“快,立刻,收拾东西。我这就开车,送你们去学校,五分钟内出发,可千万不能迟到了。咱们老顾家,没有不想学习的孩子!”
——
“话说,这一日,金刀令公杨继业收军回营,夜观天象,见南方将有……”
车载收音机里,播放着从点烟器接口转接MP3进去的刘兰芳的《杨家将》,顾童祥板着脸开车,时不时偷偷通过后视镜瞄一眼顾为经和顾林。
老爷子在心中悄悄想着:把孙子送走就好了,送走就好了,送走就解放了!送走就没有人搞加强练习了。
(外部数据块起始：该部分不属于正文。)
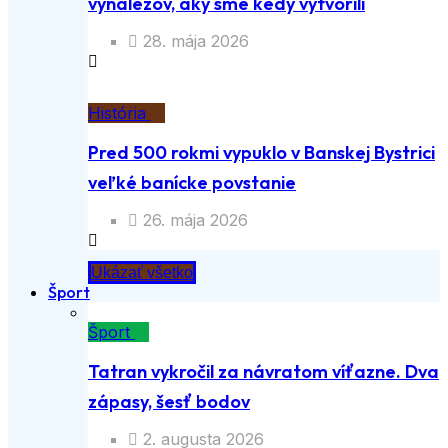
vynálezov, aký sme kedy vytvorili
28. mája 2026
História
Pred 500 rokmi vypuklo v Banskej Bystrici
veľké banícke povstanie
26. mája 2026
Ukázať všetko
Šport
Šport
Tatran vykročil za návratom víťazne. Dva
zápasy, šesť bodov
2. augusta 2026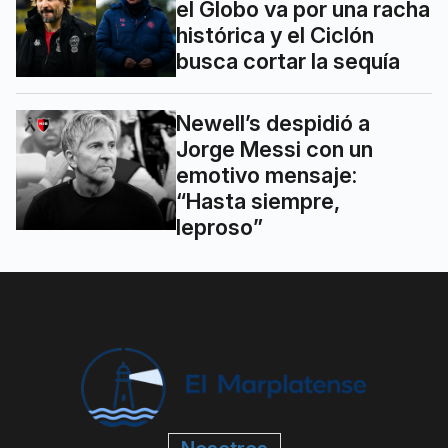
el Globo va por una racha
histórica y el Ciclón
busca cortar la sequía
Newell’s despidió a
Jorge Messi con un
emotivo mensaje:
“Hasta siempre,
leproso”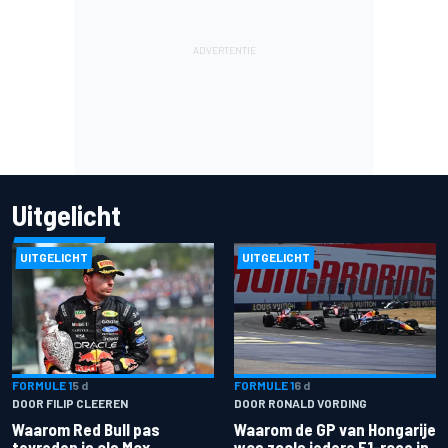
Uitgelicht
UITGELICHT
UITGELICHT
FORMULE 1
5 d
FORMULE 1
6 d
DOOR FILIP CLEEREN
DOOR RONALD VORDING
Waarom Red Bull pas
Waarom de GP van Hongarije
tevreden is als Max
was zoals iedere F1-race in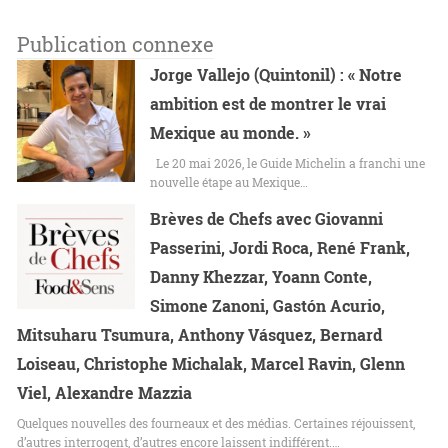
Publication connexe
Jorge Vallejo (Quintonil) : « Notre
ambition est de montrer le vrai
Mexique au monde. »
Le 20 mai 2026, le Guide Michelin a franchi une
nouvelle étape au Mexique…
Brèves de Chefs avec Giovanni
Passerini, Jordi Roca, René Frank,
Danny Khezzar, Yoann Conte,
Simone Zanoni, Gastón Acurio,
Mitsuharu Tsumura, Anthony Vásquez, Bernard
Loiseau, Christophe Michalak, Marcel Ravin, Glenn
Viel, Alexandre Mazzia
Quelques nouvelles des fourneaux et des médias. Certaines réjouissent,
d’autres interrogent, d’autres encore laissent indifférent.…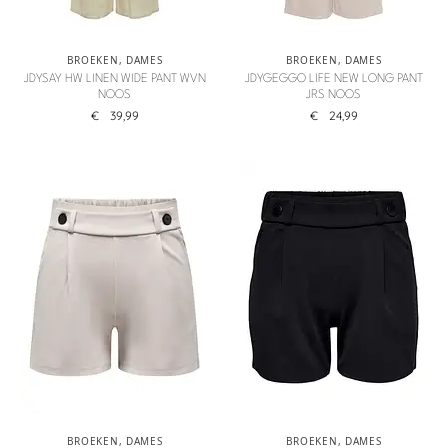
BROEKEN
,
DAMES
BROEKEN
,
DAMES
JDYSAY HW LINEN WIDE PANT WVN
JDYGEGGO LIFE NEW LONG PANT
NOOS
JRS NOOS
€
39,99
€
24,99
BROEKEN
,
DAMES
BROEKEN
,
DAMES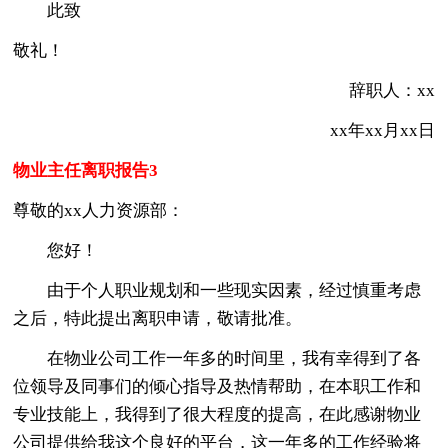
此致
敬礼！
辞职人：xx
xx年xx月xx日
物业主任离职报告3
尊敬的xx人力资源部：
您好！
由于个人职业规划和一些现实因素，经过慎重考虑
之后，特此提出离职申请，敬请批准。
在物业公司工作一年多的时间里，我有幸得到了各
位领导及同事们的倾心指导及热情帮助，在本职工作和
专业技能上，我得到了很大程度的提高，在此感谢物业
公司提供给我这个良好的平台，这一年多的工作经验将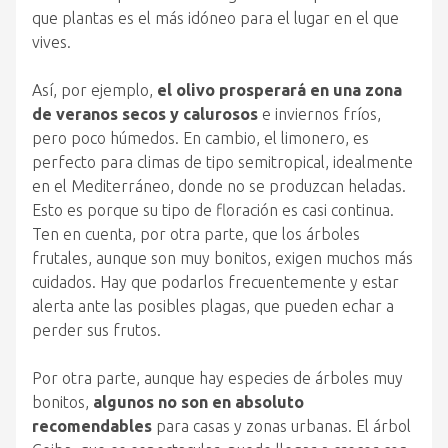
que plantas es el más idóneo para el lugar en el que
vives.
Así, por ejemplo,
el olivo prosperará en una zona
de veranos secos y calurosos
e inviernos fríos,
pero poco húmedos. En cambio, el limonero, es
perfecto para climas de tipo semitropical, idealmente
en el Mediterráneo, donde no se produzcan heladas.
Esto es porque su tipo de floración es casi continua.
Ten en cuenta, por otra parte, que los árboles
frutales, aunque son muy bonitos, exigen muchos más
cuidados. Hay que podarlos frecuentemente y estar
alerta ante las posibles plagas, que pueden echar a
perder sus frutos.
Por otra parte, aunque hay especies de árboles muy
bonitos,
algunos no son en absoluto
recomendables
para casas y zonas urbanas. El árbol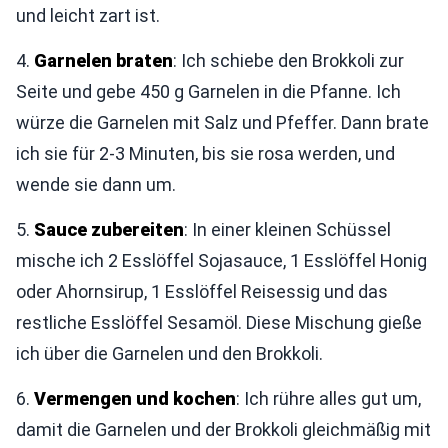
und leicht zart ist.
4.
Garnelen braten
: Ich schiebe den Brokkoli zur
Seite und gebe 450 g Garnelen in die Pfanne. Ich
würze die Garnelen mit Salz und Pfeffer. Dann brate
ich sie für 2-3 Minuten, bis sie rosa werden, und
wende sie dann um.
5.
Sauce zubereiten
: In einer kleinen Schüssel
mische ich 2 Esslöffel Sojasauce, 1 Esslöffel Honig
oder Ahornsirup, 1 Esslöffel Reisessig und das
restliche Esslöffel Sesamöl. Diese Mischung gieße
ich über die Garnelen und den Brokkoli.
6.
Vermengen und kochen
: Ich rühre alles gut um,
damit die Garnelen und der Brokkoli gleichmäßig mit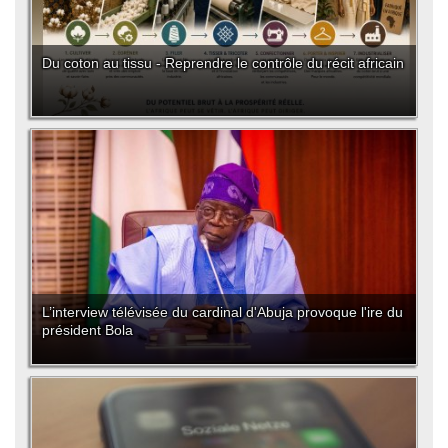
Du coton au tissu - Reprendre le contrôle du récit africain
L’interview télévisée du cardinal d'Abuja provoque l'ire du
président Bola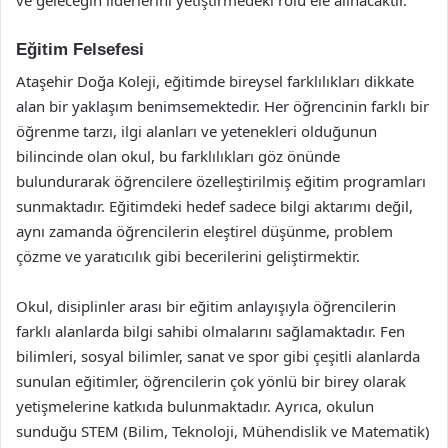
Eğitim Felsefesi
Ataşehir Doğa Koleji, eğitimde bireysel farklılıkları dikkate
alan bir yaklaşım benimsemektedir. Her öğrencinin farklı bir
öğrenme tarzı, ilgi alanları ve yetenekleri olduğunun
bilincinde olan okul, bu farklılıkları göz önünde
bulundurarak öğrencilere özelleştirilmiş eğitim programları
sunmaktadır. Eğitimdeki hedef sadece bilgi aktarımı değil,
aynı zamanda öğrencilerin eleştirel düşünme, problem
çözme ve yaratıcılık gibi becerilerini geliştirmektir.
Okul, disiplinler arası bir eğitim anlayışıyla öğrencilerin
farklı alanlarda bilgi sahibi olmalarını sağlamaktadır. Fen
bilimleri, sosyal bilimler, sanat ve spor gibi çeşitli alanlarda
sunulan eğitimler, öğrencilerin çok yönlü bir birey olarak
yetişmelerine katkıda bulunmaktadır. Ayrıca, okulun
sunduğu STEM (Bilim, Teknoloji, Mühendislik ve Matematik)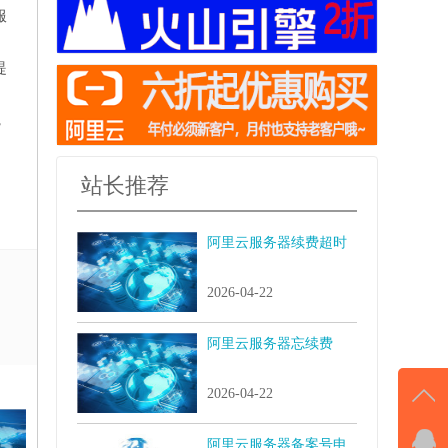
服
提
，
站长推荐
阿里云服务器续费超时
2026-04-22
阿里云服务器忘续费
2026-04-22
阿里云服务器备案号申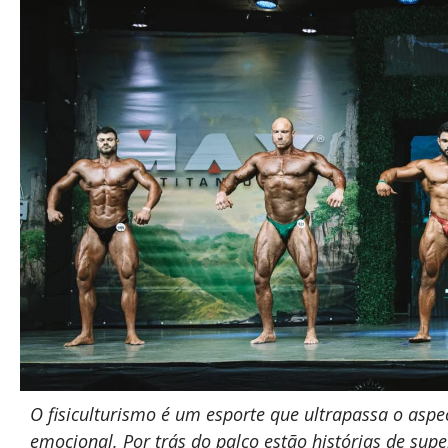
O fisiculturismo é um esporte que ultrapassa o aspecto
emocional. Por trás do palco estão histórias de sup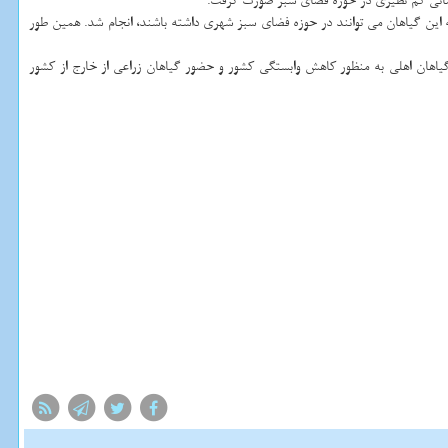
دماتی كم نظیری در حوزه فضای سبز صورت گرفت.
این گیاهان می توانند در حوزه فضای سبز شهری داشته باشند، انجام شد. همین طور
اهان اهلی به منظور كاهش وابستگی كشور و حضور گیاهان زراعی از خارج از كشور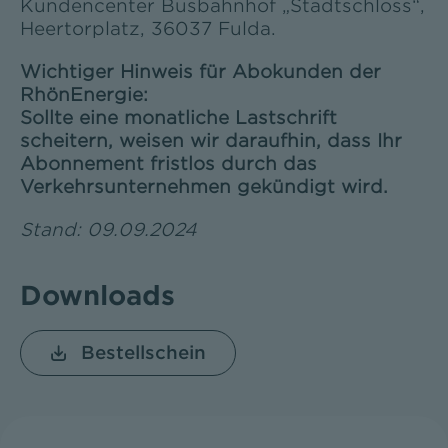
Kundencenter Busbahnhof „Stadtschloss“,
Heertorplatz, 36037 Fulda.
Wichtiger Hinweis für Abokunden der
RhönEnergie:
Sollte eine monatliche Lastschrift
scheitern, weisen wir daraufhin, dass Ihr
Abonnement fristlos durch das
Verkehrsunternehmen gekündigt wird.
Stand: 09.09.2024
Downloads
Bestellschein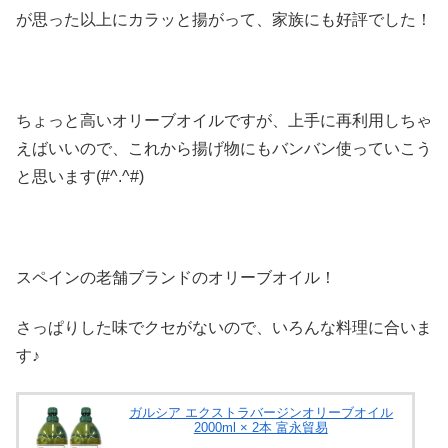
が思った以上にカラッと揚がって、家族にも好評でした！
ちょっと高いオリーブオイルですが、上手に再利用しちゃ
えばいいので、これから揚げ物にもバンバン使っていこう
と思います(#^.^#)
スペインの老舗ブランドのオリーブオイル！
さっぱりした味でクセがないので、いろんな料理に合いま
す♪
ガルシア エクストラバージンオリーブオイル
2000ml × 2本 富永貿易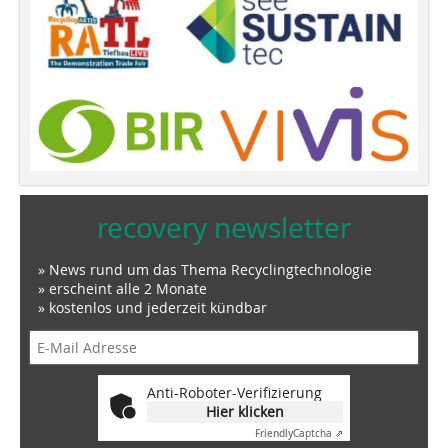
recovery newsletter
» News rund um das Thema Recyclingtechnologie
» erscheint alle 2 Monate
» kostenlos und jederzeit kündbar
Anti-Roboter-Verifizierung
Hier klicken
Friendly
Captcha ⇗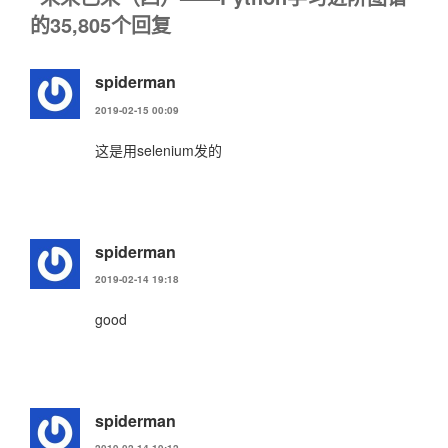
的35,805个回复
spiderman
2019-02-15 00:09
这是用selenium发的
spiderman
2019-02-14 19:18
good
spiderman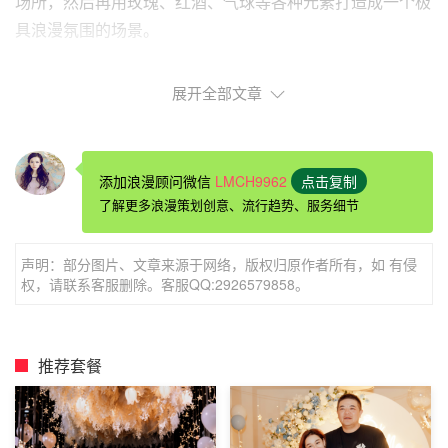
场所，然后再用玫瑰、红酒、气球等各种元素打造成一个极
具浪漫氛围的场景。
展开全部文章
求婚第二步：提前拟好
求婚誓词
男生的
求婚告白
誓词，是提升整个求婚现场浪漫气氛的
点睛之笔。所以说男生想要为女友打造一场浪漫无比的求婚
添加浪漫顾问微信
LMCH9962
点击复制
仪式，就一定要提前拟好自己的求婚誓词。最好写一封
表白
了解更多浪漫策划创意、流行趋势、服务细节
情书
，在求婚现场当着众多嘉宾的面，把这封情书念给女友
听。当然，要保证内容真挚感人，不仅要打动女友，同时也
声明：部分图片、文章来源于网络，版权归原作者所有，如 有侵
要感染现场的来宾。
权，请联系客服删除。客服QQ:2926579858。
求婚一定要准备充分，用自己的真心去表白，收获自己
的幸福!
推荐套餐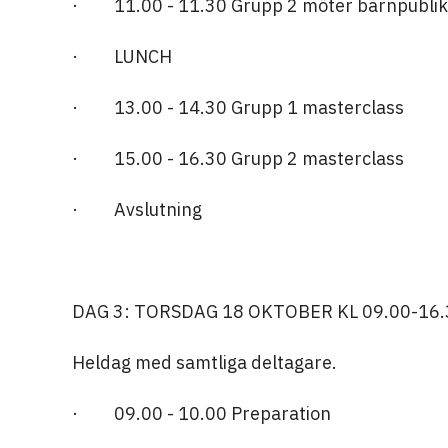
· 11.00 - 11.30 Grupp 2 möter barnpublik
· LUNCH
· 13.00 - 14.30 Grupp 1 masterclass
· 15.00 - 16.30 Grupp 2 masterclass
· Avslutning
DAG 3: TORSDAG 18 OKTOBER KL 09.00-16
Heldag med samtliga deltagare.
· 09.00 - 10.00 Preparation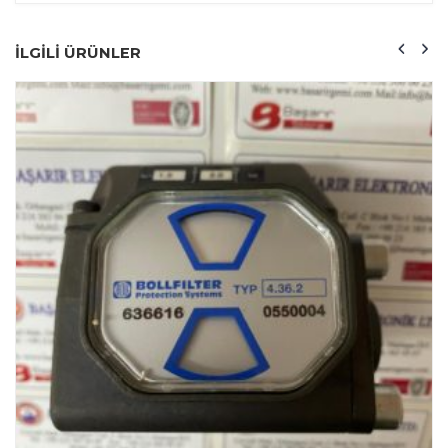
ILGILI ÜRÜNLER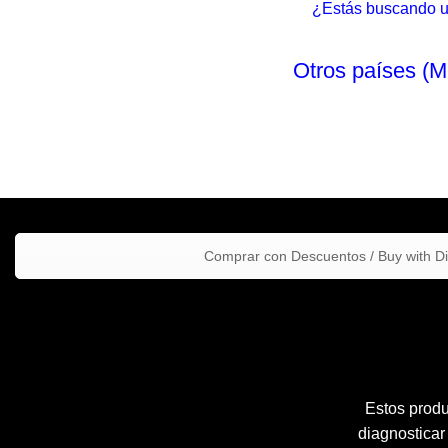
¿Estás buscando un 
Otros países (M
Comprar con Descuentos / Buy with D
Estos produ
diagnosticar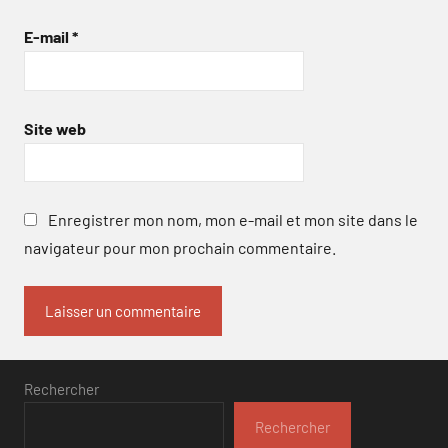
E-mail
*
Site web
Enregistrer mon nom, mon e-mail et mon site dans le
navigateur pour mon prochain commentaire.
Rechercher
Rechercher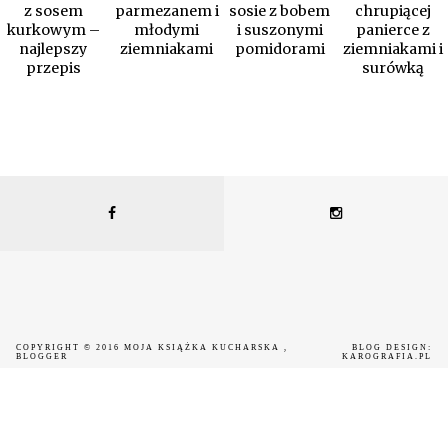
z sosem
parmezanem i
sosie z bobem
chrupiącej
kurkowym –
młodymi
i suszonymi
panierce z
najlepszy
ziemniakami
pomidorami
ziemniakami i
przepis
surówką
COPYRIGHT © 2016
MOJA KSIĄŻKA KUCHARSKA
,
BLOG DESIGN:
BLOGGER
KAROGRAFIA.PL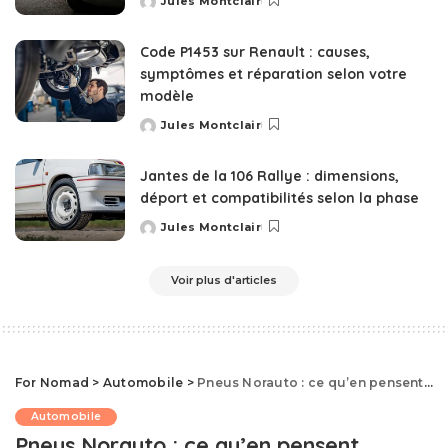
Jules Montclair
Posted
by
Code P1453 sur Renault : causes,
symptômes et réparation selon votre
modèle
Jules Montclair
Posted
by
Jantes de la 106 Rallye : dimensions,
déport et compatibilités selon la phase
Jules Montclair
Posted
by
Voir plus d'articles
For Nomad
>
Automobile
>
Pneus Norauto : ce qu’en pensent vraiment les automobilistes
Automobile
Pneus Norauto : ce qu’en pensent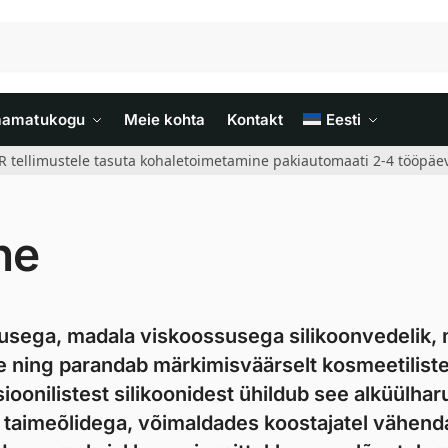
aamatukogu
Meie kohta
Kontakt
Eesti
R tellimustele tasuta kohaletoimetamine pakiautomaati 2-4 tööpäev
ne
usega, madala viskoossusega silikoonvedelik, 
de ning parandab märkimisväärselt kosmeetilist
sioonilistest silikoonidest ühildub see alküülhar
ke taimeõlidega, võimaldades koostajatel vähen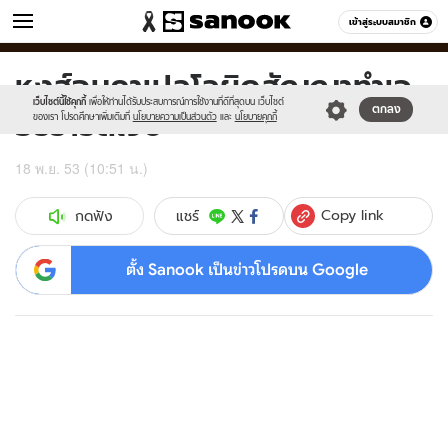
ข่าว
เข้าสู่ระบบสมาชิก
หมวดอื่นๆ
หงส์ฉุนคาเปลโลผิดสัญญาทำเจ
Sanook
//s.isanook.com/sr/0/images/logo-
600
60
new-
เว็บไซต์นี้ใช้คุกกี้
เพื่อให้ท่านได้รับประสบการณ์การใช้งานที่ดีที่สุดบน เว็บไซต์
อร์ราร์ดเจ็บ
ตกลง
sanook.png
ของเรา โปรดศึกษาเพิ่มเติมที่
นโยบายความเป็นส่วนตัว
และ
นโยบายคุกกี้
18 พ.ย. 53 (10:51 น.)
Copy link
แชร์
กดฟัง
ตั้ง Sanook เป็นข่าวโปรดบน Google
“对了,爷爷,我昨天想了一下,有一个重要的事情,想和你商量一下,希望你能答应。”
顾童祥猛然觉得菊花一紧。
差点踩了脚急刹车。
稳了稳心神,老爷子这才深深的呼吸。
“事先说好,再加每天的临摹任务,我可真吃不消了。不管你怎么说,我就这个能力,再画,就要画得手抽筋了——”
顾童祥不知道。
他此刻脸上的表情,和曾经千里之外酒井大叔躺在史密斯机旁边健身椅上,死猪一样晃悠着白肚皮,面对想要让他加练有氧的健身教练,拼死不从的神情。
竟然有高达七分的相似程度。
只要练习,就能获得提高,人一生能碰到这样好事的机会并不多。
顾童祥知道这个道理。
但身体实在不以精神意志的转移。
顾童祥最近真的要被孙子操练的抽抽了。
如今每天的临摹任务量,都是告别了大多数老头老太们的喜闻乐见的消遣活动,凭一口心气,强顶下来的。
再加量了话。
就算有成为大画家的“胡萝卜”在眼前拴着,老爷子也真的要撒泼打滚了,躺在地上,撂挑子造反了。
“放心。不是增加临摹新画的事情。”顾为经摇头。
“那好……你说吧。”
顾童祥这才松了一口气。
像是想到了什么,又急忙的补充了一句,“搞什么回顾加强练习也不行啊!你爷爷我最近在生发,医生说了,要早点睡觉。就那几个珍贵的毛囊了,要是再不好好养一养……”
“爷爷,我想,咱们家等我一毕业,把家里的家当简单收拾收拾,就把书画铺卖了,搬家吧。一家人都出国。”
顾为经轻声开口,说出了他昨天时坚定下来的想法。
吱——
汽车猛的减速,在一边的一棵绿油油的行道树树荫下停住。
车厢里的氛围,几乎瞬间就静谧了下来。